Na esfera pessoal, sentia uma necessidade obsessiva de agradar a todos. Sexualmente, era uma mulher devoradora, paquerando de forma obstinada um de meus colegas, mesmo que fosse apaixonada pelo meu companheiro. Depois, minha psiquiatra me explicou que isso é uma das consequências da doença: durante as crises, mais da metade dos bipolares apresentam comportamentos sexuais compulsivos. Na época eu seduzia para aplacar uma espécie de necessidade animal. Ia várias vezes até o mesmo bar para encontrar outros homens.
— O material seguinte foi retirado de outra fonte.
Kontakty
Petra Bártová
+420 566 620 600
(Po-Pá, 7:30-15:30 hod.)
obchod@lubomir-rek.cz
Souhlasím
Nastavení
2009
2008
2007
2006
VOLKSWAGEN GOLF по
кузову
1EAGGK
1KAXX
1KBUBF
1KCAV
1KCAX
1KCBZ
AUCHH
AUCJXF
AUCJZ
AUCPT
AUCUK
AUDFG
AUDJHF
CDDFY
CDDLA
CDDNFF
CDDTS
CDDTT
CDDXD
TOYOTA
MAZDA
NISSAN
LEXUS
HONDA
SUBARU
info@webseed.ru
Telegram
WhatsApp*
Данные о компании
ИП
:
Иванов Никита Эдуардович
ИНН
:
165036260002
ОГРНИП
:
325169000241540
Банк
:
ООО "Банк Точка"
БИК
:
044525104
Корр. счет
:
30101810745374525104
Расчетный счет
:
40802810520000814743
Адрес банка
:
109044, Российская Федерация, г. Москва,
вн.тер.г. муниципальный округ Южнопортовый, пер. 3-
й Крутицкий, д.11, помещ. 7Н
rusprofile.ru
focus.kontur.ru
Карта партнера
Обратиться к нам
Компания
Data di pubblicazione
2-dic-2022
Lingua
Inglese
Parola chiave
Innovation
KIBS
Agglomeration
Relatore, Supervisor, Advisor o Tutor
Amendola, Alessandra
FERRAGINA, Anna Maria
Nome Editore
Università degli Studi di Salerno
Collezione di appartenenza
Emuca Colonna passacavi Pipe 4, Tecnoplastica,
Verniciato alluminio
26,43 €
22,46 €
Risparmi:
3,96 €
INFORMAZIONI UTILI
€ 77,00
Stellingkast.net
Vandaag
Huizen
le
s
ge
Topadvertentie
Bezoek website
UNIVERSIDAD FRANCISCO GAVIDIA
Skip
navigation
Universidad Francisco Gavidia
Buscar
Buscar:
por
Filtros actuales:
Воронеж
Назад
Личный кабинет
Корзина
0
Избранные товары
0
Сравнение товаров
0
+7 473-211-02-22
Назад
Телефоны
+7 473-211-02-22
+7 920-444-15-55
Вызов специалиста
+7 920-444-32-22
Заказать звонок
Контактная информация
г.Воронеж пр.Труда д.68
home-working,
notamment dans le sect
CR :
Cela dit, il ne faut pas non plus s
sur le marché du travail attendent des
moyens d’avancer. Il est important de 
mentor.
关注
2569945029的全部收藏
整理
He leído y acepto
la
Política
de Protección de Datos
É doloroso pensar nisso hoje, pois não era eu, meu temperamento é apaixonado e romântico. A mesma compulsão se aplicava às compras, eu saía consumindo qualquer coisa, a ponto de me endividar seriamente. Não consegui quitar as contas no prazo, cheguei a ficar como nome sujo na praça. Esse padrão se repetiu por toda a minha vida até o episódio da fonte. Saber que cometi tantos absurdos até aquele momento chega a ser insuportável. Fico muito mal só de lembrar.
Diante do quadro descontrolado da euforia, acho que minhas recordações das fases de depressão são quase mais “fáceis”. No entanto, minhas ideias sombrias me fizeram flertar com a morte. Sentia-me uma lesma inútil sobre a terra, era terrível! Sofria desesperadamente, mas também fazia os outros sofrer: minha família, meu marido... Só estou com meu companheiro, ainda, graças à minha psiquiatra. Quando fui hospitalizada, ele estava repleto de dívidas que eu acumulei e não suportava mais meus altos e baixos. Até esse surto especialmente violento, nós não tínhamos compreendido a gravidade da situação. Ele chegava a zombar, delicadamente, das minhas atitudes extravagantes. No máximo, achava que eu estava histérica ou envelhecendo mal. Precisei de um tempo para aceitar meu diagnóstico. Para mim, foi um grande alívio quando atores como Catherine Zeta-Jones e Ben Stiller revelaram que sofriam da mesmo mal, trazendo a público a doença. Fui demitida no banco, mas há cinco anos voltei a trabalhar meio expediente como professora de economia em uma instituição particular. Por causa dos medicamentos, não tenho mais a concentração necessária para assumir as mesmas responsabilidades profissionais de antes, eu teria medo de cometer alguma bobagem em minhas previsões econômicas e acabar prejudicando os outros.

PONTO POSITIVO
Quando me libertei de meus altos e baixos aterrorizadores, também perdi minha bela segurança – que, pensando bem, era fictícia – coma qual enfrentei minha vida com determinação durante anos. Dar esse testemunho, hoje, é importante, pois muita gente tem medo de procurar auxílio médico. O que entendi a duras penas é que ninguém precisa surtar da maneira que eu surtei para começar a se tratar. Meus amigos não saíram correndo porque eu tenho a doença, e meu companheiro não me abandonou. Pelo contrário, nosso relacionamento só melhorou. Aliás, esse é o ponto positivo de minha história de bipolaridade: sei hoje que ele não era fascinado pelos meus arroubos, ele me ama verdadeiramente, e continuou a meu lado.